▸ Work to do:
[a] Copy the passage of the forum thread on assigning CPU cores to a VM from "I think we'll" up to and including "sister) doesn't change.".
[b] Write the next part of the forum thread on assigning CPU cores to a VM, starting after its final sentence.

▸ Excerpt to read:
Edited September 18, 2018 by Jerky_san

bastl · September 19, 2018

@Jerky_san what board are you using?

Jerky_san · September 19, 2018

6 hours ago, bastl said:

@Jerky_san what board are you using?

Asus Zenith X399

testdasi · September 19, 2018

1 hour ago, Jerky_san said:

Asus Zenith X399

I would hypothesize that your motherboard reports the core incorrectly as a "display problem". i.e. underlying it's still 0 + 1 = 1 pair. Hence when you assign all the odd cores, you effectively running your VM in non-SMT mode (e.g. 16 non-SMT = 16 physical cores > 16 SMT = 8 physical cores).

I made the above educated guess based on the fact that I see the exact same result i.e. assigning odd cores to VM gives me better performance.

I think we'll need to have the right expectation. This is not a magical cure.

Assigning all cores in the same die would only improve latency (assuming memory allocation is also to the same numa node). The processing power of a core (+ its SMT sister) doesn't change.

If your workload scales well with multiple cores (e.g. transcoding), having more cores spread across multiple dies will almost always help more than having fewer (physical) cores trying to ring-fence the process within the same node.

▸ Material supplied:
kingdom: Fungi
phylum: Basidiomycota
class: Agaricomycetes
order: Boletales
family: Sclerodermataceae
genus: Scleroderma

==

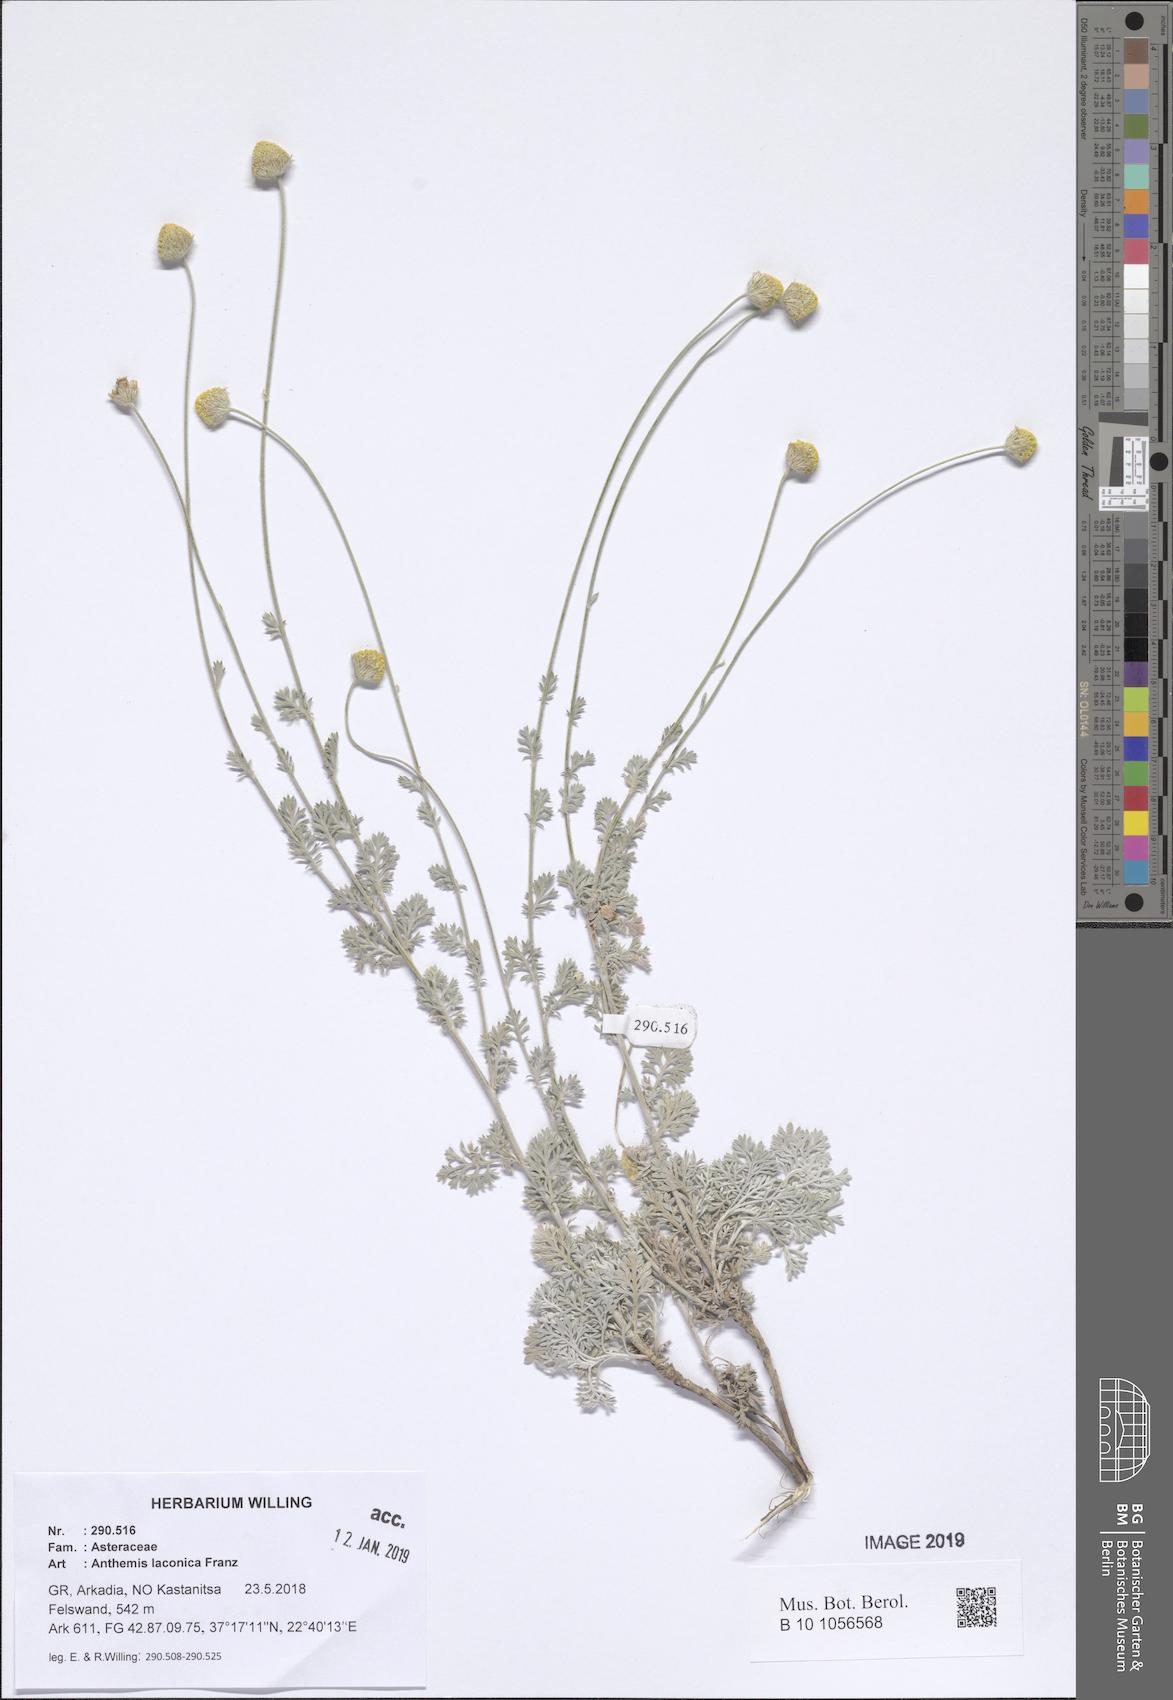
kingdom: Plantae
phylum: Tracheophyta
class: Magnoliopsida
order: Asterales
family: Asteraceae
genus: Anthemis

* * *

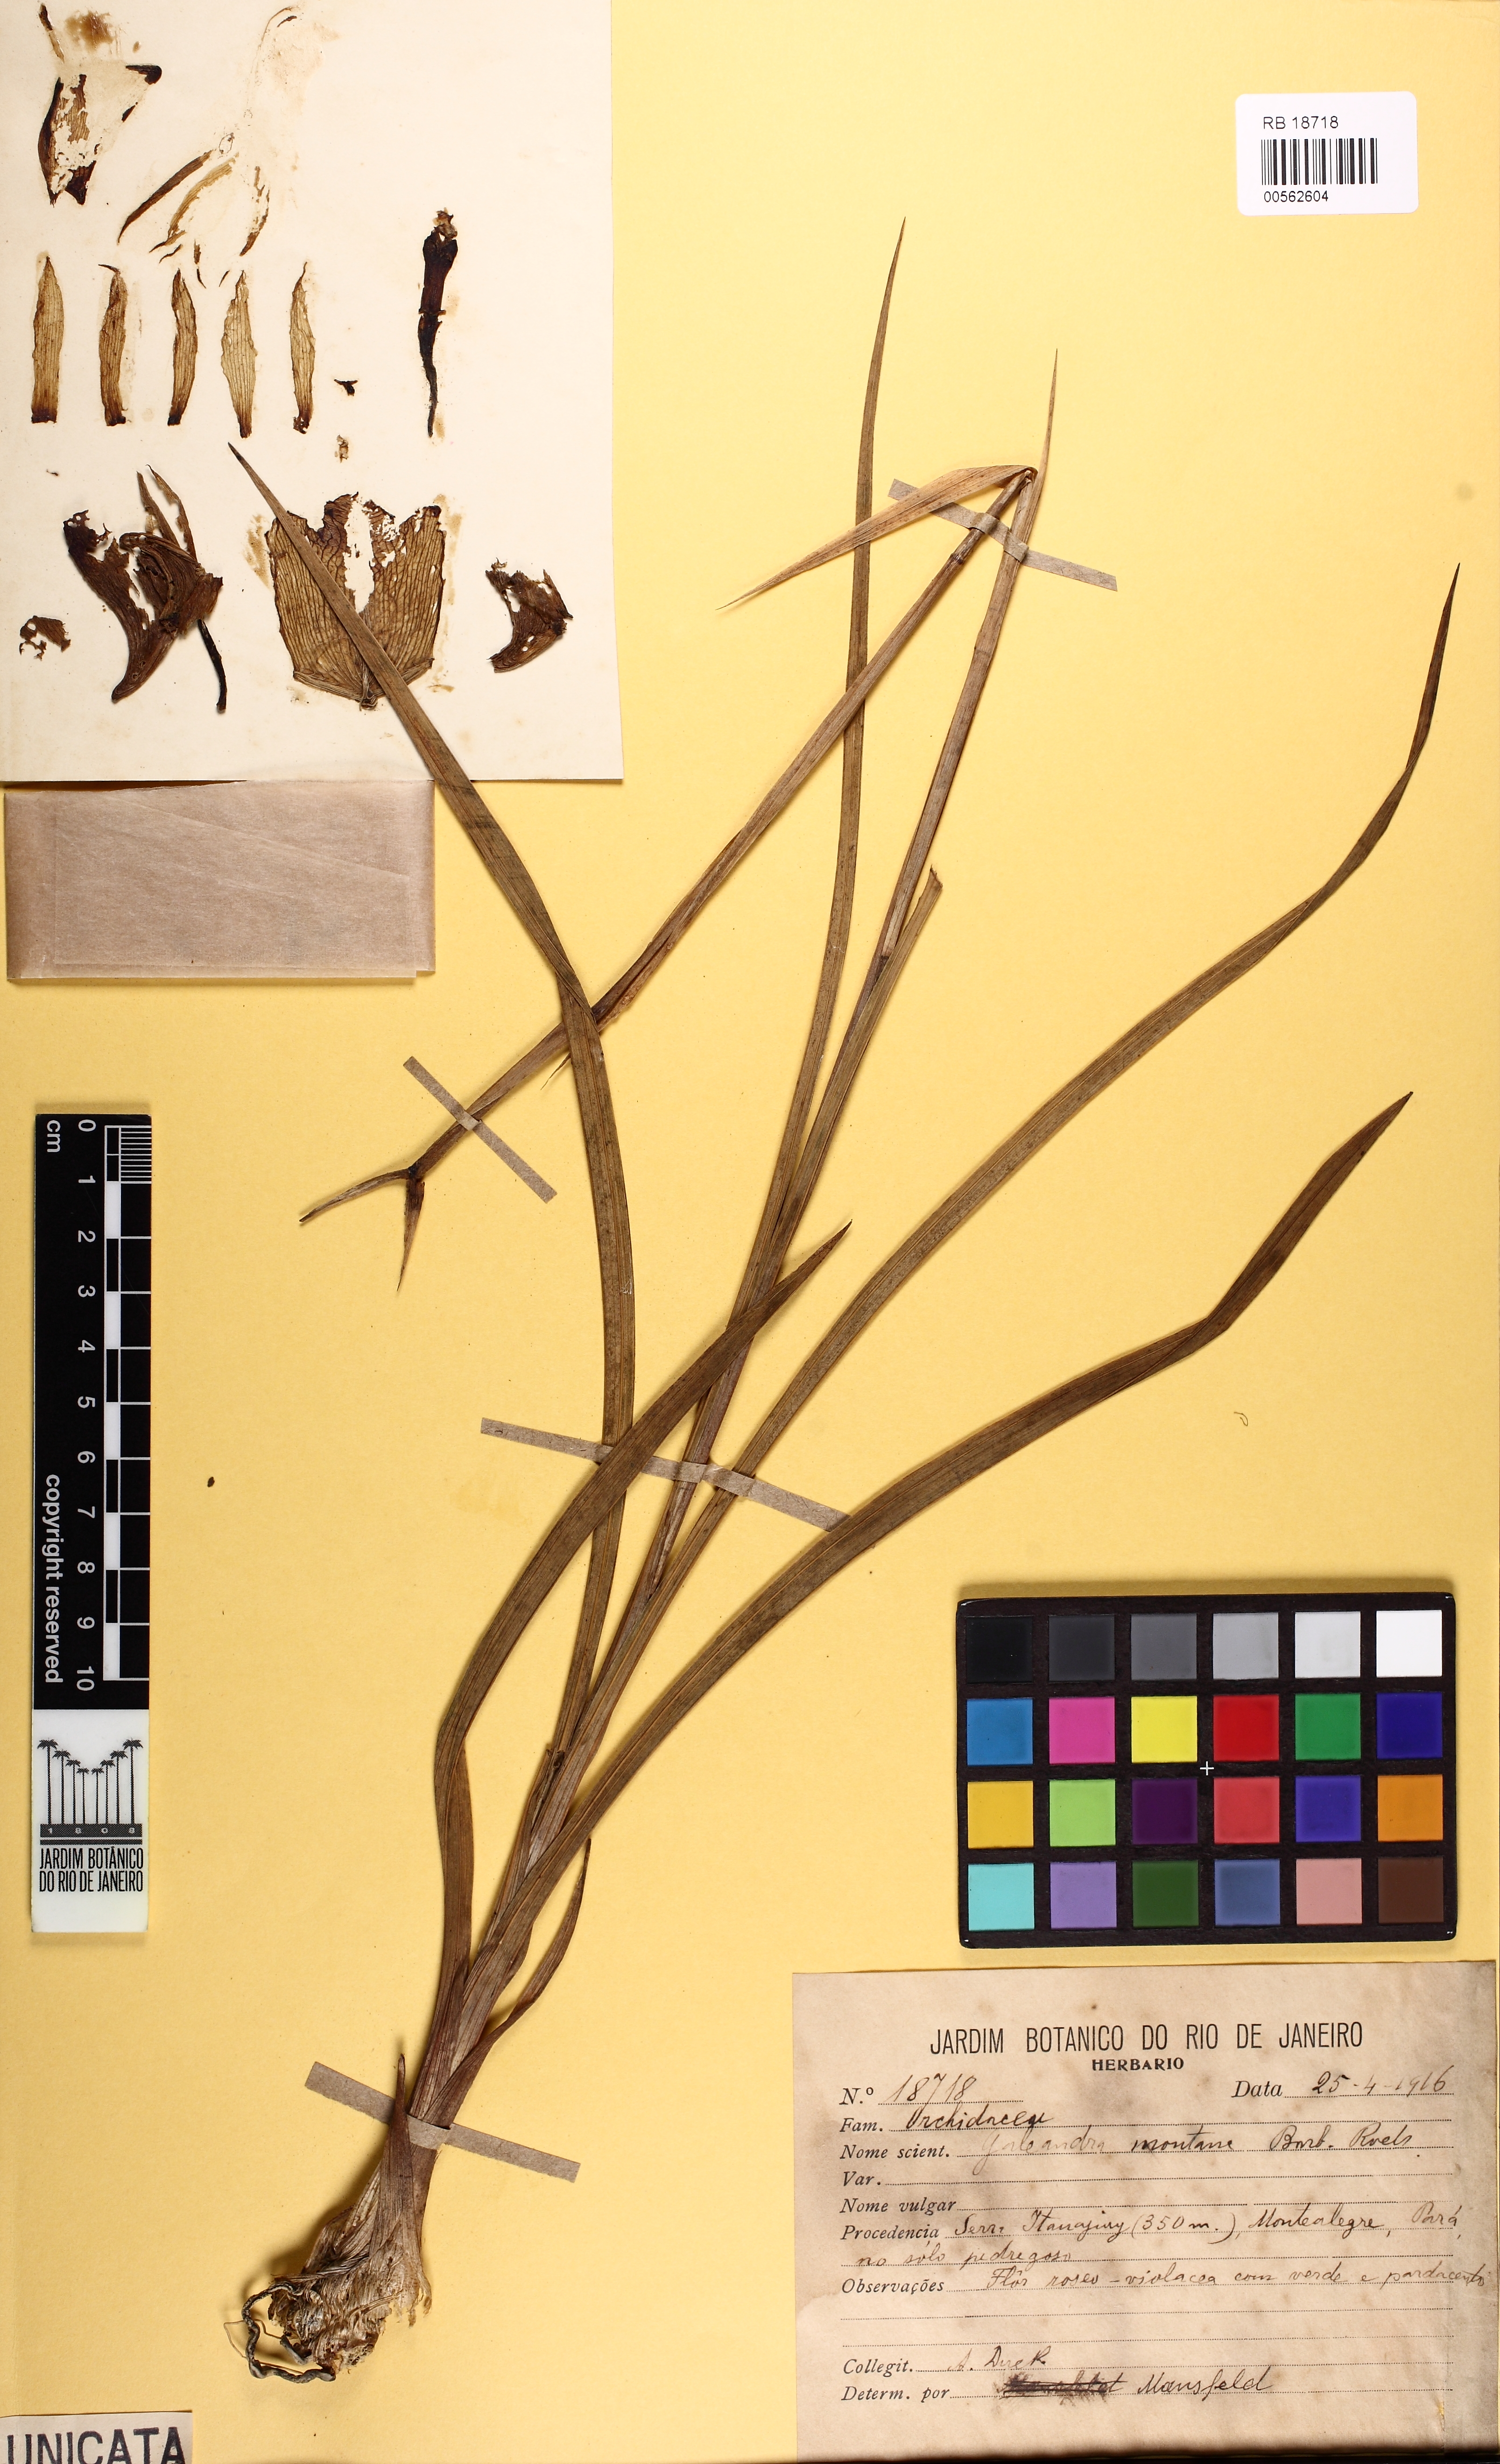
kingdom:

▸ Expected outputs:
[a]
I think we'll need to have the right expectation. This is not a magical cure.

Assigning all cores in the same die would only improve latency (assuming memory allocation is also to the same numa node). The processing power of a core (+ its SMT sister) doesn't change.

[b]
If your workload doesn't scale well and/or is bottle-necked by a pass-through device (e.g. gaming) then you will benefit from better consistency of performance (e.g. less stuttering i.e. more consistency fps) by ring-fencing the node with the connected device.

What we lacked previously is the ability to make educated tuning for the 2nd use case.

thenonsense · September 25, 2018

Anyone have an issue identifying between multiple GPUs of the same make/model? I used cinebench-marks via OpenGL to judge which was which, but I wasn't able to identify without it.

AnnabellaRenee87 · October 4, 2018

So I did this on my ProLiant DL370 G6 and got this back, whats up with these thread numberings?

Rhynri · October 7, 2018

Awesome video. I'd like to note that in "independent research" I got hwloc/lstopo included with the GUI boot in Unraid 6.6.1. So that's another option requiring about the same number of reboots as the script method. I.e. - Reboot into GUI, take snapshot, reboot back to CLI. Of course if you run GUI all the time, this is just a bonus for you.

Also, here is a labeled version of the Asus x399 ZE board in NUMA mode. Enjoy, and thanks @SpaceInvaderOne!

(Note: this is with all M.2 slots and the U.2 4x/PCIE 4x split enabled with installed media. Slot numbers are counting by full-length slots in order of physical closeness to CPU socket... so top down for most installs)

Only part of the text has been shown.